Cuando Jesús llama a Mateo para que se una a su discipulado es consciente de llamar a alguien de mala fama, no querido, despreciado, un vendido a la causa económica de un imperio como el de Roma. Lo llama por su nombre. Pero no sólo a él. Es una llamada común: una llamada a encontrarse entre los pecadores; los que tienen necesidad de Dios, de verdad, de amor, y de consuelo; en definitiva, una necesidad de quedar sano de cuanto dolor le ha llevado a vivir perdido y sin rumbo en esta vida.

Jesús llama fundamentalmente a este tipo de personas, porque son los que carecen de amor y necesitan de una transformación profunda de interior. Necesitan tocar fondo, y poner fin a su modo de vida. Necesitan otra orientación, necesitan a personas que les hablen de una manera nueva de Dios y de la vida. Hay quienes nos ayudan a percibir la vida con otro sentido y procuran nuevas experiencias, donde el cambio personal se hace posible.
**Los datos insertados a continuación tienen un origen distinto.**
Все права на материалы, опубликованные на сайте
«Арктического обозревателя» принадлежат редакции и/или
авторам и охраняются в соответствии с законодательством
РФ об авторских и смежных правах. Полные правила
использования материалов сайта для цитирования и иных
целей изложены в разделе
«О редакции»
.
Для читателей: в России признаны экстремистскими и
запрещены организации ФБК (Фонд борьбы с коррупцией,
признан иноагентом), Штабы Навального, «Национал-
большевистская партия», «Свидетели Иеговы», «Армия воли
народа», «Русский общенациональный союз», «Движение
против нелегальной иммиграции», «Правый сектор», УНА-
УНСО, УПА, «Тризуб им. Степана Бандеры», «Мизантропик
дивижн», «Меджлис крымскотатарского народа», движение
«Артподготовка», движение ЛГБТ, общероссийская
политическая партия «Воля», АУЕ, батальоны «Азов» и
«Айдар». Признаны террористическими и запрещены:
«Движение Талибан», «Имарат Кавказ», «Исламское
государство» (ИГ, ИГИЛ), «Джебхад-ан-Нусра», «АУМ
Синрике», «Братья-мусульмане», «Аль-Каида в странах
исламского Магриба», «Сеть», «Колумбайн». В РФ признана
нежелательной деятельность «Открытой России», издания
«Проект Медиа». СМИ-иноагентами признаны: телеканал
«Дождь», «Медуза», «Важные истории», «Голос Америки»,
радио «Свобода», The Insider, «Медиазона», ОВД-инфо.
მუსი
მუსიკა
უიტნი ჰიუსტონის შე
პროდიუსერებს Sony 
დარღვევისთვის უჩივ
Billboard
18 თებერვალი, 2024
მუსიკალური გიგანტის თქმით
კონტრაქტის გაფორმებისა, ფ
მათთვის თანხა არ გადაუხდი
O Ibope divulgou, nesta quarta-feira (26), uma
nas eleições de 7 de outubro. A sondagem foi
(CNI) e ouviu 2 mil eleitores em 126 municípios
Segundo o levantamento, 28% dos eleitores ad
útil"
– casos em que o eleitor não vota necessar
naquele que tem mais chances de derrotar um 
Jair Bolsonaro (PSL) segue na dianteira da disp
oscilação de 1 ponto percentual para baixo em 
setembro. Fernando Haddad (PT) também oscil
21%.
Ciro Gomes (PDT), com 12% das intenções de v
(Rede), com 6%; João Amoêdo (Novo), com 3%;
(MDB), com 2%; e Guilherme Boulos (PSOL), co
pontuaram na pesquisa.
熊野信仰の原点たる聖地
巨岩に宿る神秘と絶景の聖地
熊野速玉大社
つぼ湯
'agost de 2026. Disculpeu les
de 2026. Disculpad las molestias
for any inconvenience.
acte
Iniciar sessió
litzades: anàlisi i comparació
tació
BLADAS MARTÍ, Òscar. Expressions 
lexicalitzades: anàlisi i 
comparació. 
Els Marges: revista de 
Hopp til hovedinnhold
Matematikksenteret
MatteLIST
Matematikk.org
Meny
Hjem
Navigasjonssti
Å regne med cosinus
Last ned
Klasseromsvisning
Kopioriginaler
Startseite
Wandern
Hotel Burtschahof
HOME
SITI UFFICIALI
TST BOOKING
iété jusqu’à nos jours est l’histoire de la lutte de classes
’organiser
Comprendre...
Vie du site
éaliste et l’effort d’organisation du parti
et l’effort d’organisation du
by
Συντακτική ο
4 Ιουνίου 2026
Muchas veces decimos de manera muy consciente que nadie nos podrá cambiar, ya la personalidad está forjada, sin embargo, siempre surgen los inconvenientes donde los demás nos increpan, nos interpelan o nos corrigen porque no aceptan nuestro modo de ser. Porque no siempre actuamos bien.

En otras ocasiones, siempre cargamos excesivamente las espaldas de las personas con exigencias morales que ni siquiera nosotros somos capaces de cumplir. Esto también requiere una transformación.

De ahí que Jesús nos sitúe en la misericordia. Todos tenemos alguna miseria. Todos tenemos alguna necesidad de comprensión y de consuelo ante la desesperación. Por eso, la misión de Jesús es clara: llamar a los pecadores, a las almas necesitadas de consuelo y orientación para alcanzar una visión más positiva de Dios, y una experiencia de fe donde la ternura esté presente en lugar de la valoración exigente de la moral.

Oremos por cuantos sienten la llamada de Jesús en su vida, para que no tengan miedo a sus miserias, las encaren con valentía y se dejen consolar por la ternura de Dios.